No convincing alternative proposal
The politicians remained unimpressed, even the ones in Bush's own party. "Simply not the right approach," was the verdict from Republican Congressman Ric Keller. "We don't want any more American soldiers killed," said Senator George Voinovich. "Why put more Americans on the line now?" his colleague Norm Coleman asked Rice.
Bush is fighting a losing battle. Approving voices were hardly to be heard on Thursday. Bush was praised by New York City's former Mayor Rudy Giuliani, who is looking to improve his profile with an eye to his presidential candidacy. The president also received support from Senator John McCain, who has long been demanding an increase in the number of troops -- so that his support hardly came as a surprise. As for the others, they consistently resisted Bush's proposals.
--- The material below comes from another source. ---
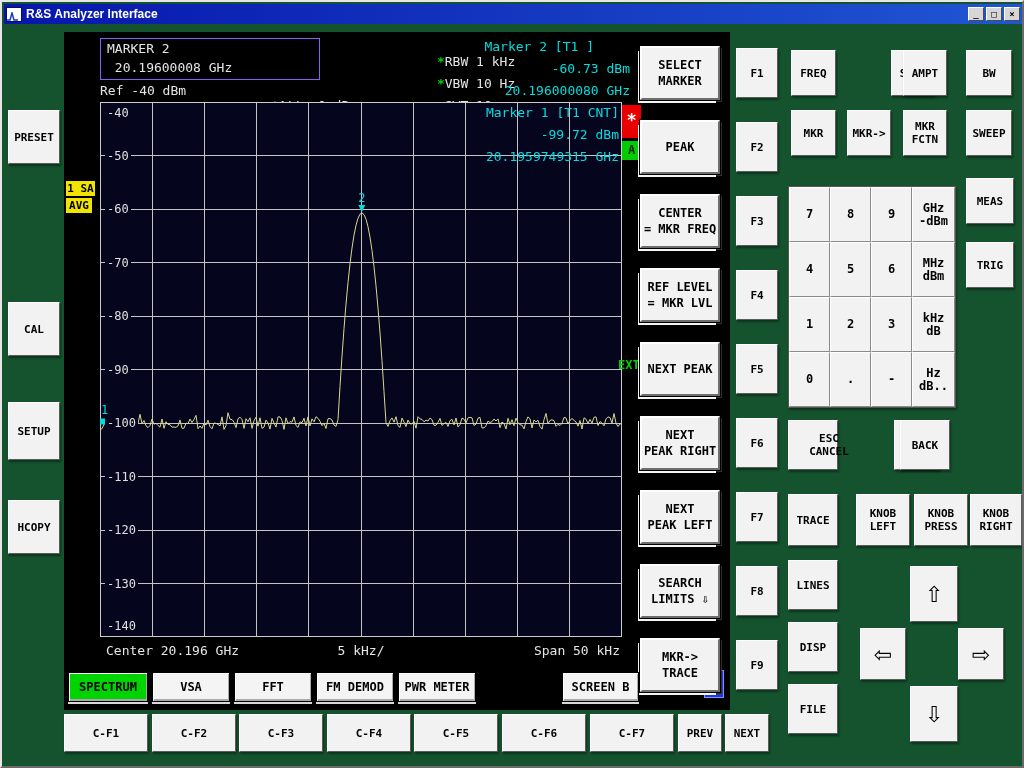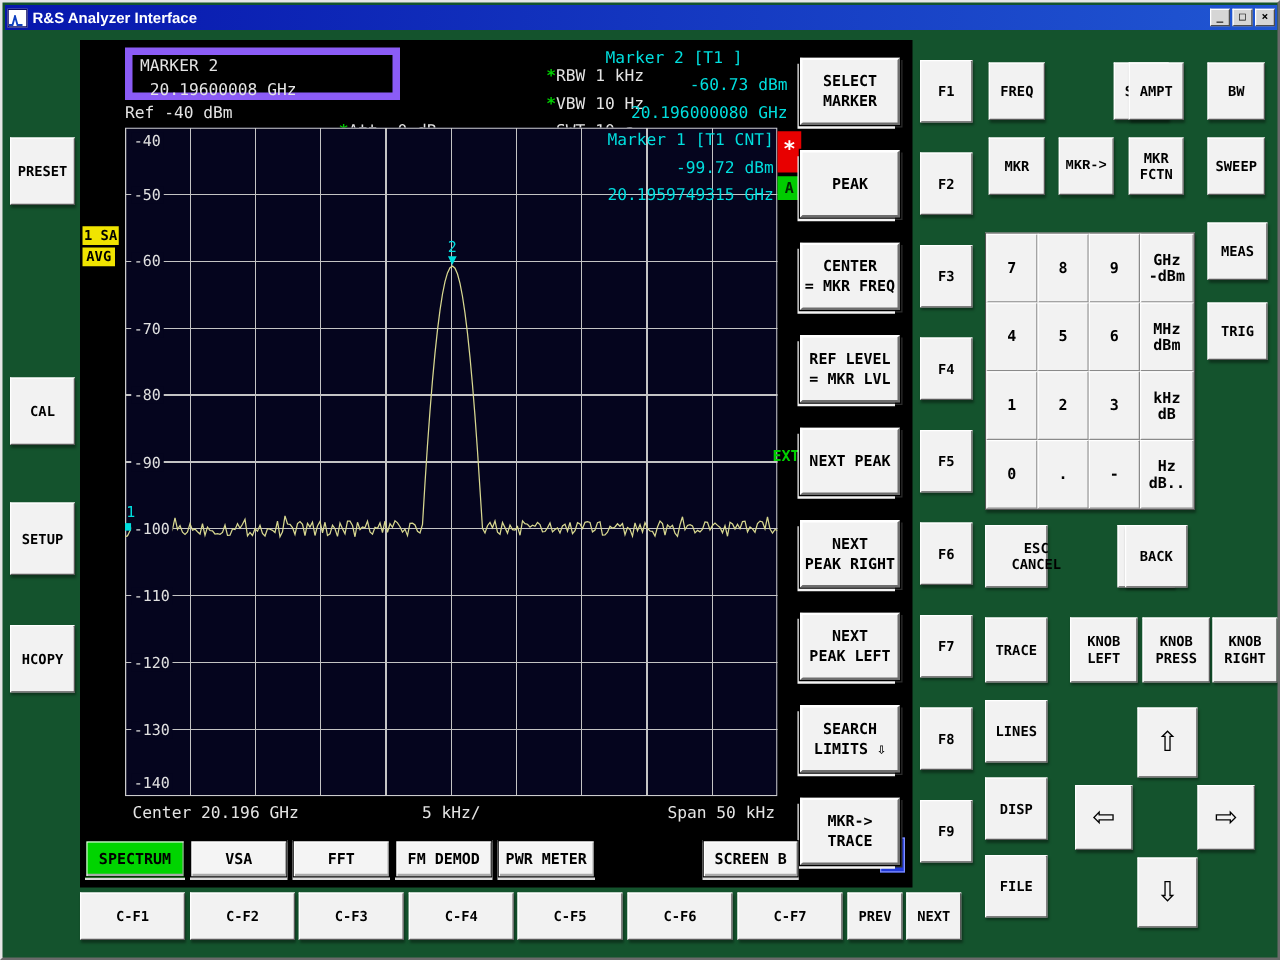"MARKER 2" #markerbox { border: 6px solid #8b5cf6 -> 1px solid #8b5cf6 }
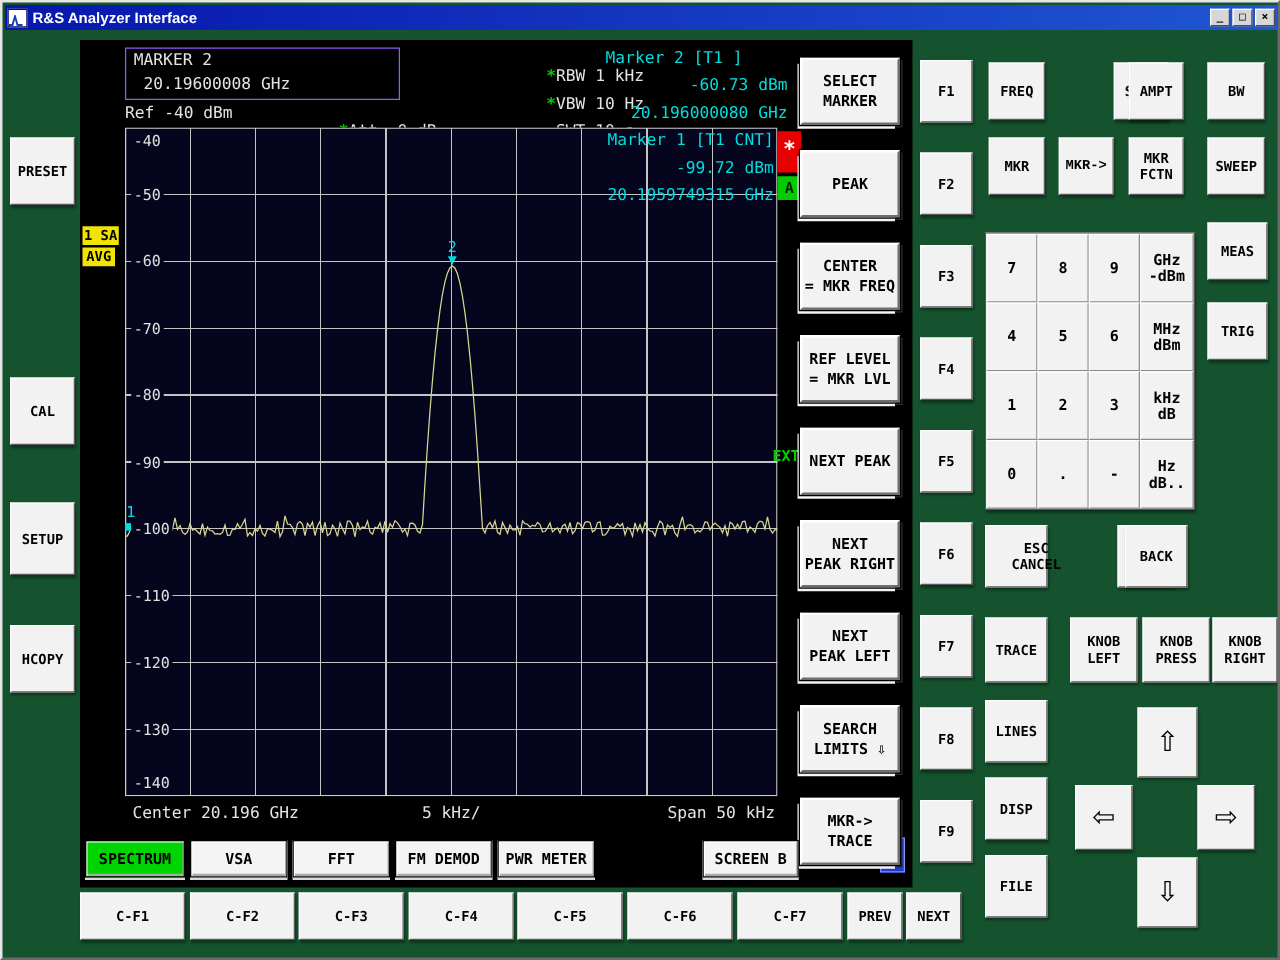"MKR->" div.key { font-family: Liberation Mono, monospace -> none }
When Rice, Gates and the others had left Congress, a series of experts painted a somber picture of Iraq's future. Historian Phebe Marr, an Iraq expert formally at the National Defense University, told the Senate "The collapse we are witnessing is likely to get worse before it gets better." Interestingly, the suggestions made by the Iraq Study Group were praised by the all experts -- suggestions that Bush has widely rejected.
What will happen now? Congress, which has been controlled by the Democrats for a week now, will have to work out an official position on Iraq. That's no easy task, given that the Democrats have yet to present a convincing alternative to Bush's proposals, besides withdrawing the US troops in Iraq altogether.
The stage is set for further conflict between the White House and the Capitol. Defense Secretary Gates and his general chief of staff, Peter Pace, will appear before the Senate again on Friday, this time to face the Armed Services Committee. Meanwhile the Democrats are planning to pass a symbolic majority resolution rejecting Bush's Iraq strategy. The aim is to force the Republicans to offer a clear and humiliating assessment of the situation while isolating the president, much as Richard Nixon was isolated during his final days in office. The specter of impeachment was already making the rounds on Thursday.
Other representatives are planning to follow a path that is politically more risky: They want to use their legislative power to cut the military's funds, thereby effectively making the increase in troops impossible. But that approach could cut both ways and make them look as if they were stabbing those soldiers already on the ground in the back.
An exchange between Democratic Senator Barbara Boxer and Condoleeza Rice showed just how bitter the situation has become. Boxer noted Rice has no children to lose overseas. "Who pays the price?" she repeatedly demanded. "You're not going to pay a particular price," she told Rice, because the secretary has no "immediate family" at risk.